Once I found out that I may have to have a cesarean section in order to "deliver" my baby instead of giving birth to him, a lot of my excitement for classes such as these went out the window. I stopped looking in to them in fear of getting my hopes up for a natural vaginal delivery.

Today, my friend Kori called me and asked me if I'd be interested in taking a hypnobirthing class with her, and her husband. I was instantly excited and felt that with my positive thinking, maybe, just maybe I could still have the natural birth that I want. When I went on to the hypnobirthing website, I found several bits of information that it can also be beneficial to mothers who have to have a necessary cesarean section! Where do I sign up?

I'm excited to start this class, it's going to be once a week for 9 weeks. Crazy, thinking that I am due in just 17 short weeks, the timing will be perfect. It will also be a great experience to go through this class with another couple that we are friends with! (She is due just 4 weeks after me).

"When you change the way you view birth,


the way you birth will change."


-Marie F. Mongan

Friday, January 21, 2011

Thoughts and fears



I'm having a hard time accepting the fact that my only choice for delivery may be a c-section. The number one thing that matters is that I have a healthy baby boy in my arms, but how he gets here has always been something I took for granted.

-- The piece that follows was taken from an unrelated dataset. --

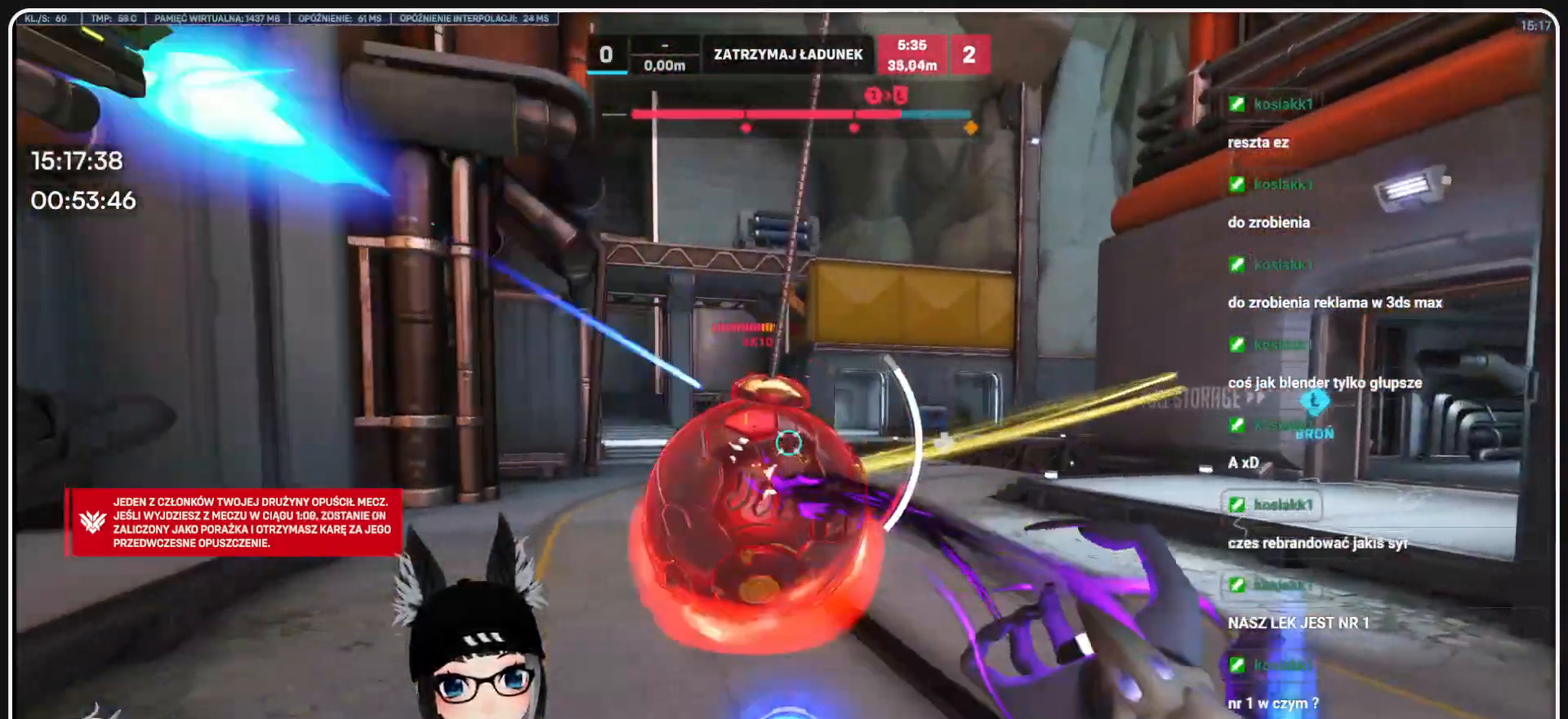
{"keys": ["s"], "mouse": ["right"], "events": [[188, "d", "up"]]}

I gave birth to Joey completely natural, almost 12 years ago. Even when I was 19, I felt strongly about natural, drug free births and the thought never crossed my mind that I would have to have a c-section. Now, going into this pregnancy the thought never crossed my mind either. From the moment that we started talking about trying to get pregnant, I had talked with my husband about my birthing beliefs. It's so hard for me to accept the possibility and I'm just not sure how to "get over it" and just accept reality. Millions of women go through the surgery method of birth and they recover just fine, as do their babies. I just never thought I might be one of those women.

I'm not going to lie. I'm scared and terrified. I don't want an epidural. It terrifies me to think of someone putting a needle in my already screwed up spine. I don't want to have dr's cut open my abdomen to remove the baby, I want him to come when he's ready and the natural way, so I can hold him and nurse him as soon as possible. I understand that if my condition doesn't get better, it's very dangerous to both me and baby if I was to try a vaginal delivery but I'm just praying that my condition gets better and I don't even have to worry about all of this crap! February 7 can't get here soon enough.

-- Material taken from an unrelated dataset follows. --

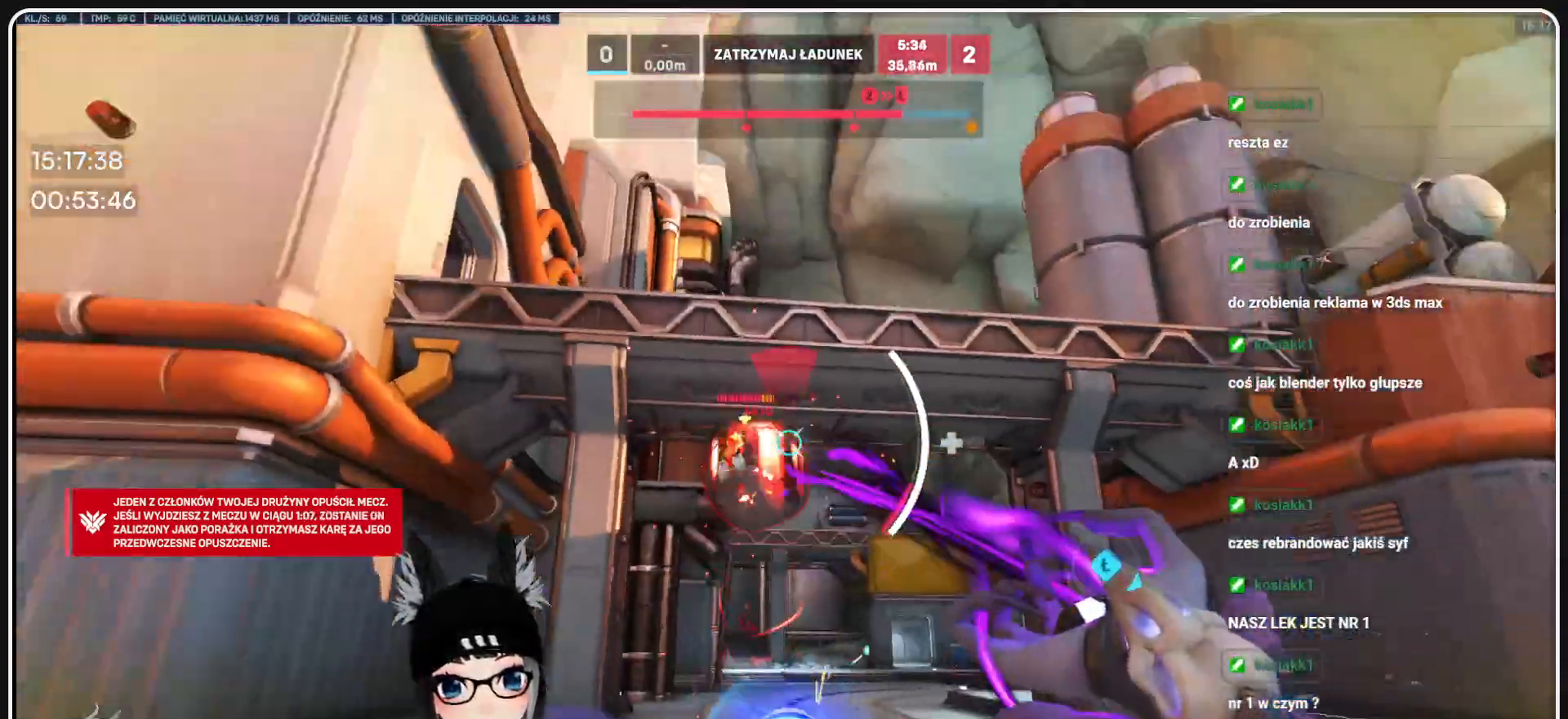
{"keys": ["s"], "mouse": ["right"], "events": []}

I've gained 12 pounds since the day I tested positive. I'm 21 weeks, 5 days and to me that seems like a lot of weight. I know that it's normal, and I'm going to gain weight but I'm sorry, no matter who you are, weight is weight and it's hard to swallow. I love seeing my growing belly, I just don't love seeing my growing butt. In the mirror it looks the same, but I can tell the difference when I try on certain clothes that fit me just two weeks ago... they are a little tight in the bottom area. My weight gain goal is 25 maybe 30 pounds. I'm hoping that I can stay on track and stay within those numbers especially if I do end up having to have a c-section, since I can't start exercising as soon after delivery.

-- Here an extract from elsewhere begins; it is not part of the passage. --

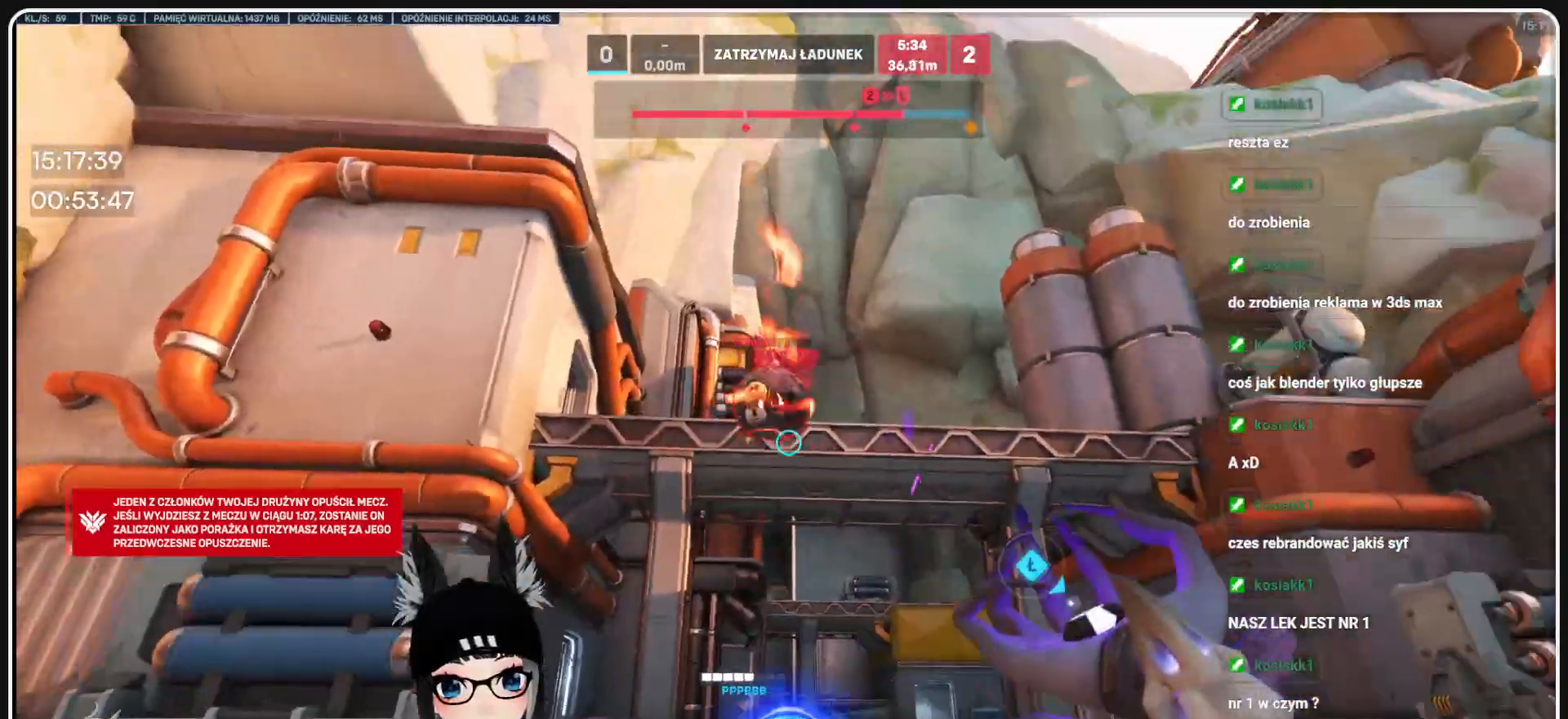
{"keys": ["a"], "mouse": ["right"], "events": [[417, "a", "down"], [459, "s", "up"]]}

I think the one thing I love more than anything is not just feeling little Honda move around but having Joey sit with his hand on my belly feeling his brothers little kicks and squirms. It truly is a happy mommy moment and I will never forget it. It's something that you can't ever get back so I'm enjoying every second of it. I'm not trying to hide my belly either, now that it actually looks like a pregnant belly and not just a beer belly and I really can't imagine what it's going to look like in another 12 weeks or even 15 weeks. It already seem so huge to me!!

Babies are a blessing and I am so thankful I am getting to experience all that motherhood brings. I may whine and complain but who doesn't? Deep down, I am thankful, compassionate and so happy to have another baby boy to call my own!